The Sub-Advisor will adhere to the investment objectives and policies
contained in the Fremont Global Fund prospectus and Statement of Additional
Information.
Performance Objective for Sub-Advisor:
The Sub-Advisor is expected to achieve a competitive rate of return
over a 3 to 5 year time horizon and/or a complete market cycle, when compared to
other managers of similar size and with similar investment objectives.
12
<PAGE>
APPENDIX B
TO PORTFOLIO MANAGEMENT AGREEMENT
KERN CAPITAL MANAGEMENT LLC
SUB-ADVISOR TO THE FREMONT GLOBAL FUND
SCHEDULE OF FEES
Fremont Investment Advisors, Inc. will pay to Kern Capital Management
LLC a fee computed at the annual rate of 0.50% (50 basis points) of the average
value of the daily assets of the Fremont Global Series under management by Kern
Capital Management LLC. The Portfolio Management Agreement with the Sub-Advisor
may be terminated by the Advisor or the Fund upon 30 days' written notice. The
Advisor has day-to-day authority to increase or decrease the amount of the
Global Series' assets under management by the Sub-Advisor.

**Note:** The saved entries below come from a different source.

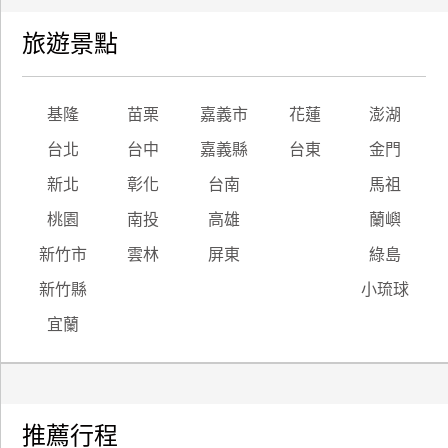
旅遊景點
基隆
苗栗
嘉義市
花蓮
澎湖
台北
台中
嘉義縣
台東
金門
新北
彰化
台南
馬祖
桃園
南投
高雄
蘭嶼
新竹市
雲林
屏東
綠島
新竹縣
小琉球
宜蘭
推薦行程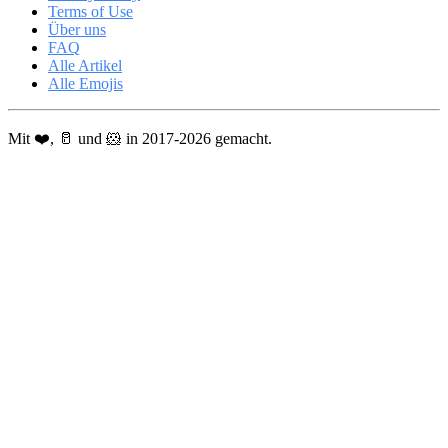
Terms of Use
Über uns
FAQ
Alle Artikel
Alle Emojis
Mit ❤️, 🥛 und 🐹 in 2017-2026 gemacht.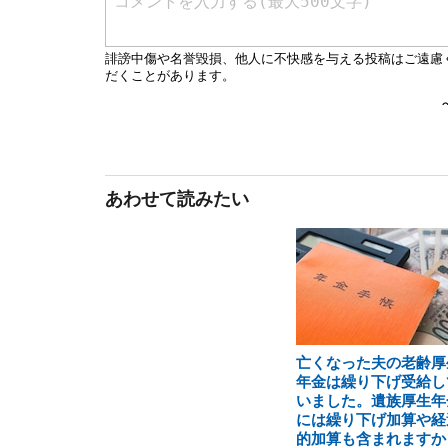
あわせて読みたい
亡くなった夫の老齢厚
年金は繰り下げ受給し
いました。遺族厚生年
には繰り下げ加算や経
的加算も含まれますか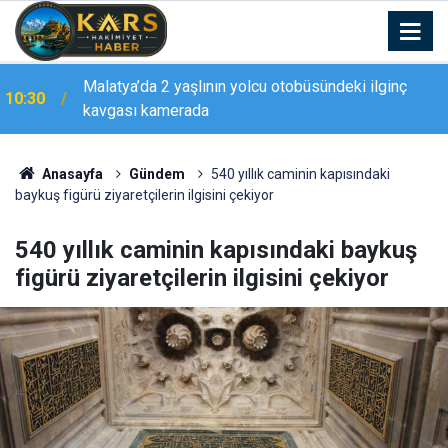
Akhundzada’dan Erzurumspor taraftarına mesaj:
10:27
"Geliyorum Dadaşlar!"
Anasayfa
Gündem
540 yıllık caminin kapısındaki
baykuş figürü ziyaretçilerin ilgisini çekiyor
540 yıllık caminin kapısındaki baykuş
figürü ziyaretçilerin ilgisini çekiyor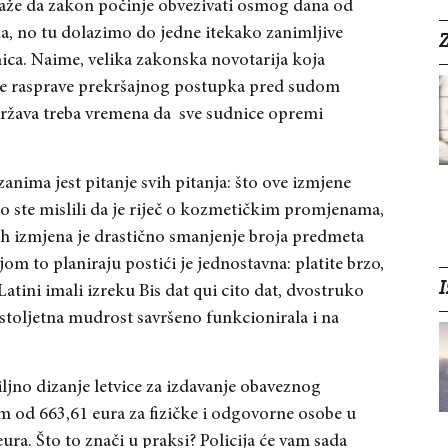
aže da zakon počinje obvezivati osmog dana od
, no tu dolazimo do jedne itekako zanimljive
Z
ica. Naime, velika zakonska novotarija koja
e rasprave prekršajnog postupka pred sudom
Država treba vremena da sve sudnice opremi
anima jest pitanje svih pitanja: što ove izmjene
 ste mislili da je riječ o kozmetičkim promjenama,
vnih izmjena je drastično smanjenje broja predmeta
om to planiraju postići je jednostavna: platite brzo,
I
Latini imali izreku Bis dat qui cito dat, dvostruko
a stoljetna mudrost savršeno funkcionirala i na
iljno dizanje letvice za izdavanje obaveznog
 od 663,61 eura za fizičke i odgovorne osobe u
ura. Što to znači u praksi? Policija će vam sada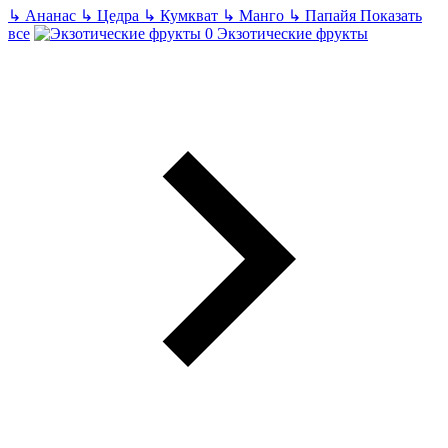
↳
Ананас
↳
Цедра
↳
Кумкват
↳
Манго
↳
Папайя
Показать
все
Экзотические фрукты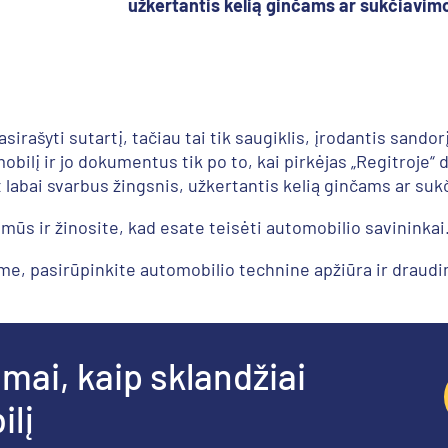
užkertantis kelią ginčams ar sukčiavim
sirašyti sutartį, tačiau tai tik saugiklis, įrodantis sandorį
obilį ir jo dokumentus tik po to, kai pirkėjas „Regitroje“ d
t labai svarbus žingsnis, užkertantis kelią ginčams ar su
amūs ir žinosite, kad esate teisėti automobilio savininkai
e, pasirūpinkite automobilio technine apžiūra ir draudim
imai, kaip sklandžiai
ilį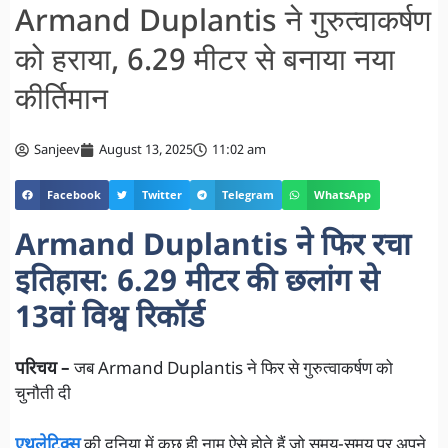
Armand Duplantis ने गुरुत्वाकर्षण
को हराया, 6.29 मीटर से बनाया नया
कीर्तिमान
Sanjeev
August 13, 2025
11:02 am
Facebook
Twitter
Telegram
WhatsApp
Armand Duplantis ने फिर रचा
इतिहास: 6.29 मीटर की छलांग से
13वां विश्व रिकॉर्ड
परिचय –
जब Armand Duplantis ने फिर से गुरुत्वाकर्षण को
चुनौती दी
एथलेटिक्स
की दुनिया में कुछ ही नाम ऐसे होते हैं जो समय-समय पर अपने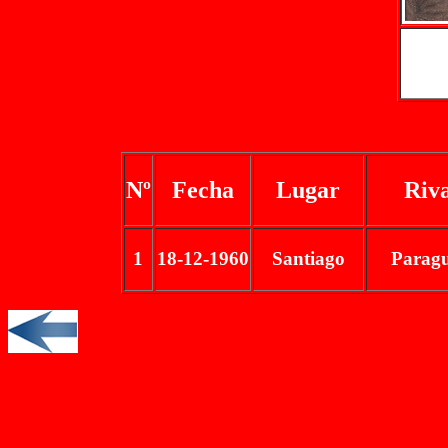
Nº
Fecha
Lugar
Riva
1
18-12-1960
Santiago
Parag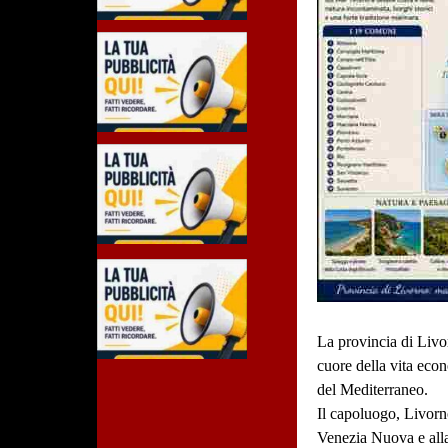
La provincia di Livor
cuore della vita econ
del Mediterraneo.
Il capoluogo, Livorno
Venezia Nuova e alla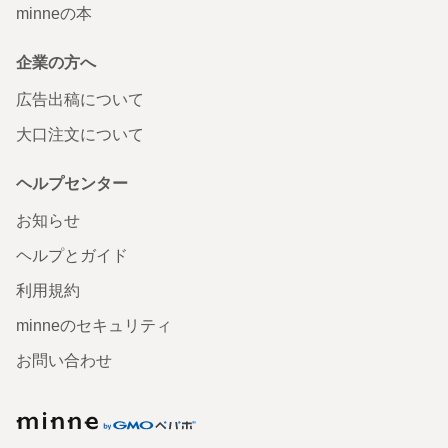
minneの本
企業の方へ
広告出稿について
大口注文について
ヘルプセンター
お知らせ
ヘルプとガイド
利用規約
minneのセキュリティ
お問い合わせ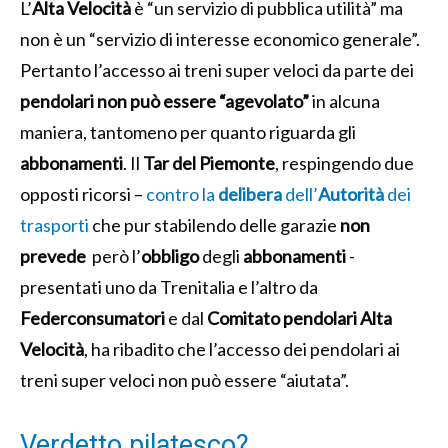
L’
Alta Velocità
è “un servizio di pubblica utilità” ma
non è un “servizio di interesse economico generale”.
Pertanto l’accesso ai treni super veloci da parte dei
pendolari
non può essere “agevolato”
in alcuna
maniera, tantomeno per quanto riguarda gli
abbonamenti
. Il
Tar del Piemonte
, respingendo due
opposti ricorsi –
contro la
delibera
dell’
Autorità
dei
trasporti
che pur stabilendo delle garazie
non
prevede
però l’
obbligo
degli
abbonamenti
-
presentati uno da Trenitalia e l’altro da
Federconsumatori
e dal
Comitato pendolari Alta
Velocità
, ha ribadito che l’accesso dei pendolari ai
treni super veloci non può essere “aiutata”.
Verdetto pilatesco?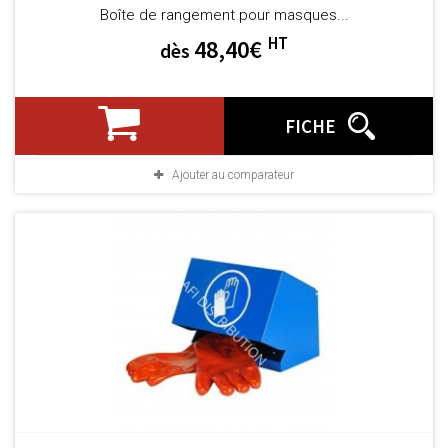
Boîte de rangement pour masques...
HT
48,40€
dès
FICHE
Ajouter au comparateur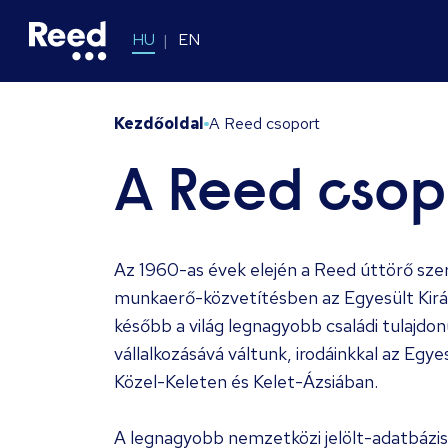
HU
EN
Kezdőoldal
A Reed csoport
A Reed csop
Az 1960-as évek elején a Reed úttörő szer
munkaerő-közvetítésben az Egyesült Kirá
később a világ legnagyobb családi tulajd
vállalkozásává váltunk, irodáinkkal az Egy
Közel-Keleten és Kelet-Ázsiában.
A legnagyobb nemzetközi jelölt-adatbázis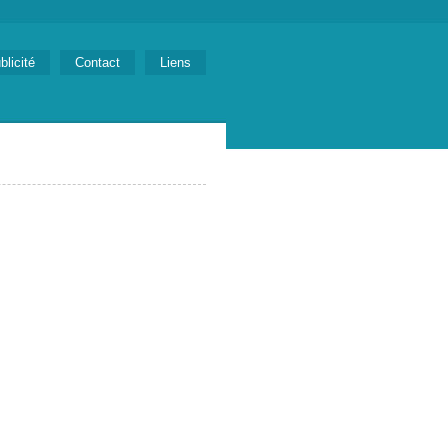
blicité
Contact
Liens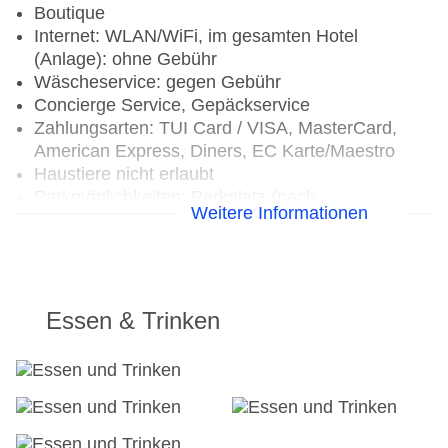
Boutique
Internet: WLAN/WiFi, im gesamten Hotel
(Anlage): ohne Gebühr
Wäscheservice: gegen Gebühr
Concierge Service, Gepäckservice
Zahlungsarten: TUI Card / VISA, MasterCard,
American Express, Diners, EC Karte/Maestro
Haustiere nicht erlaubt
Parkmöglichkeiten: Parkplatz (nach
Weitere Informationen
Verfügbarkeit), bewacht: ohne Gebühr,
Stellplätze, überdacht: ohne Gebühr, Valet
Parking
Businesscenter: täglich, gegen Gebühr,
Sprachen: englisch, russisch
Essen & Trinken
Tagungseinrichtungen: Konferenzräume: 5,
klimatisierte Tagungsräume, Tagungsequipment:
gegen Gebühr, Coffee Breaks: gegen Gebühr
Größe des Hotels/Anlage: 247 ha
Gebäudeanzahl: 2, Etagen: 4, Zimmer: 74, Villen: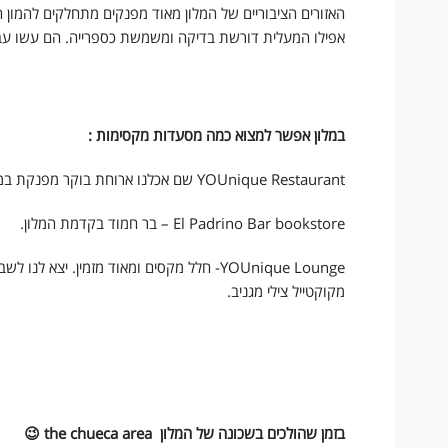
האזורים הציבוריים של המלון מאוד מפנקים מתחלקים להמון 
אפילו המעלית דורשת בדיקה ומשמשת כספרייה. הם עשו עבו
במלון אפשר למצוא כמה מסעדות מקסימות :
YOUnique Restaurant שם אכלנו ארוחת בוקר מפנקת במיוחד.
El Padrino Bar bookstore – בר חמוד בקדמת המלון.
YOUnique Lounge- חלל מקסים ומאוד מזמין. יצא
מקוקטייל צילי מגניב.
בזמן שהולכים בשכונה של המלון
the chueca area 😉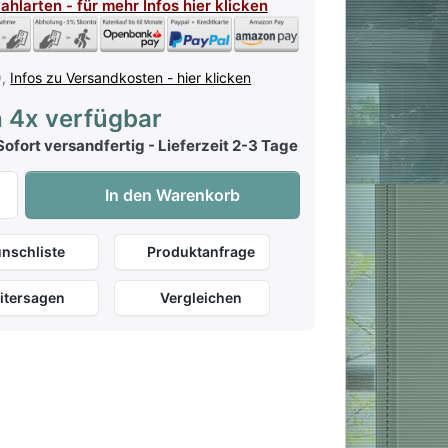
Zahlarten - für mehr Infos hier klicken
),
Infos zu Versandkosten - hier klicken
 4x verfügbar
ofort versandfertig - Lieferzeit 2-3 Tage
Fluch der Karibik - The Curse Of The Black Pearl - Easy Pia
In den Warenkorb
nschliste
Produktanfrage
itersagen
Vergleichen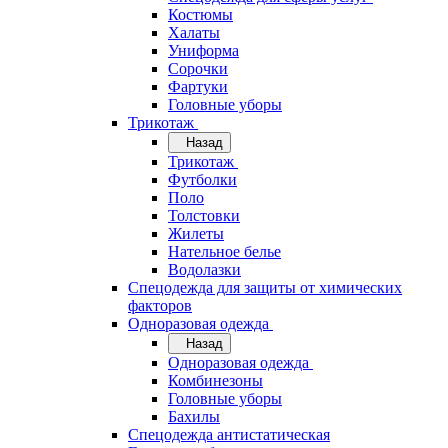
Костюмы
Халаты
Униформа
Сорочки
Фартуки
Головные уборы
Трикотаж
Назад
Трикотаж
Футболки
Поло
Толстовки
Жилеты
Нательное белье
Водолазки
Спецодежда для защиты от химических
факторов
Одноразовая одежда
Назад
Одноразовая одежда
Комбинезоны
Головные уборы
Бахилы
Спецодежда антистатическая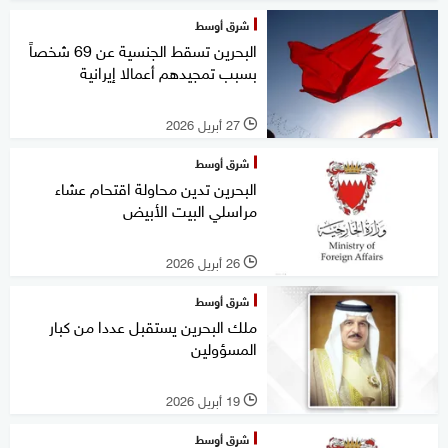
شرق أوسط
البحرين تسقط الجنسية عن 69 شخصاً
بسبب تمجيدهم أعمالا إيرانية
27 أبريل 2026
l
شرق أوسط
البحرين تدين محاولة اقتحام عشاء
مراسلي البيت الأبيض
26 أبريل 2026
l
شرق أوسط
ملك البحرين يستقبل عددا من كبار
المسؤولين
19 أبريل 2026
l
شرق أوسط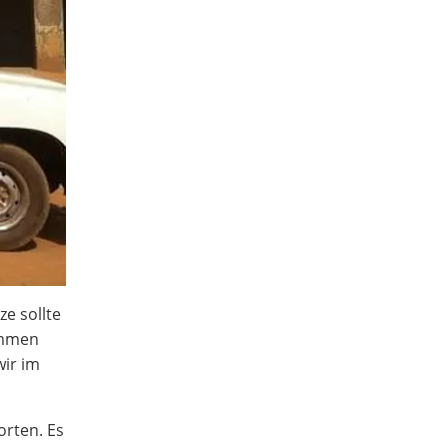
e sollte
ommen
ir im
orten. Es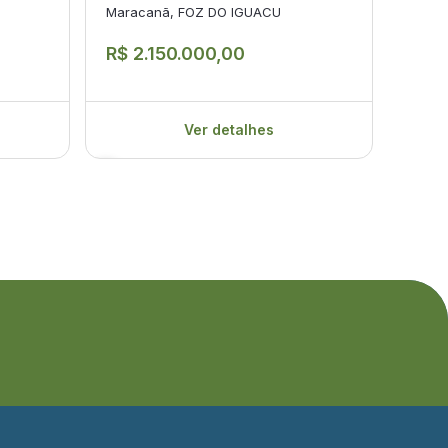
Maracanã, FOZ DO IGUACU
Jardi
R$ 2.150.000,00
R$ 1
Ver detalhes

Fees will be billed after the end of each calendar month. Fees will be
prorated for any period less than one month and shall be due and payable within
thirty (30) days after an invoice has been delivered to the Advisor.
13
<PAGE>
PROXY
FREMONT MUTUAL FUNDS, INC.
SPECIAL MEETING OF SHAREHOLDERS
OF THE
FREMONT GLOBAL FUND
JUNE 11, 1999
SOLICITED ON BEHALF OF
THE BOARD OF DIRECTORS OF
FREMONT MUTUAL FUNDS, INC.
The undersigned hereby appoints Michael H. Kosich and Tina Thomas, and
each of them, as proxies of the undersigned, each with the power to appoint his
or her substitute, for the Special Meeting of Shareholders of the Fremont Global
Fund, a series of the Fremont Mutual Funds, Inc. (the "Company"), to be held on
June 11, 1999 at the offices of the Company, Inc., 333 Market Street, 26th
Floor, San Francisco, California, 94105, or at any and all adjournments thereof
(the "Meeting"), to vote, as designated below, all shares of the Company, held
by the undersigned at the close of business on April 30, 1999. Capitalized terms
used without definition have the meanings given to them in the accompanying
Proxy Statement.
A SIGNED PROXY WILL BE VOTED IN FAVOR OF THE PROPOSAL LISTED BELOW UNLESS YOU
HAVE SPECIFIED OTHERWISE. PLEASE SIGN, DATE AND RETURN THIS PROXY PROMPTLY. YOU
MAY VOTE ONLY IF YOU HELD SHARES IN THE FUND AT THE CLOSE OF BUSINESS ON APRIL
30, 1999. YOUR SIGNATURE AUTHORIZES THE PROXIES TO VOTE IN THEIR DISCRETION UPON
SUCH OTHER BUSINESS AS MAY PROPERLY COME BEFORE THE MEETING, INCLUDING WITHOUT
LIMITATION ALL MATTERS INCIDENT TO THE CONDUCT OF THE MEETING.
1. To consider and act upon the approval of a new Sub-Advisory Agreement
between and among (i) Fremont Mutual Funds, Inc., (ii) Fremont Investment
Advisors, Inc., and (iii) Kern Capital Management LLC:
FOR [ ] AGAINST [ ] ABSTAIN [ ]
Dated:______________, 1999
-----------------------------------
Signature
-----------------------------------
Title (if applicable)
Dated:______________, 1999
-----------------------------------
Signature (if held jointly)
-----------------------------------
Title (if applicable)
Please sign exactly as name or names appear on your shareholder account
statement. When signing as attorney, trustee, executor, administrator,
custodian, guardian or corporate officer, please give full title. If shares are
held jointly, each shareholder must sign.